**The problem:** An exact repetition of the data is required; no picture should appear in it.

**Material to process:**
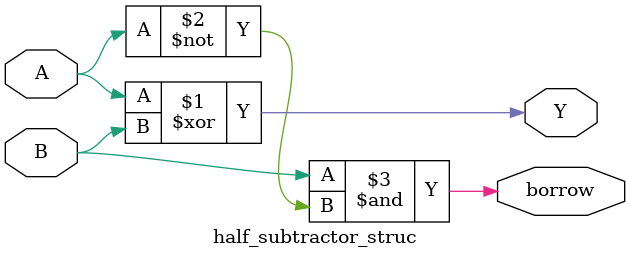
<source format=v>
`timescale 1ns / 1ps
`default_nettype none


module half_subtractor_struc(
    input wire A,B,
    output wire Y,borrow
    );
    
    xor(Y,A,B);
    and(borrow,B,(~(A)));
    
endmodule

</source>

**Solution below:**
<source format=v>
`timescale 1ns / 1ps
`default_nettype none


module half_subtractor_struc(
    input wire A,B,
    output wire Y,borrow
    );
    
    xor(Y,A,B);
    and(borrow,B,(~(A)));
    
endmodule

</source>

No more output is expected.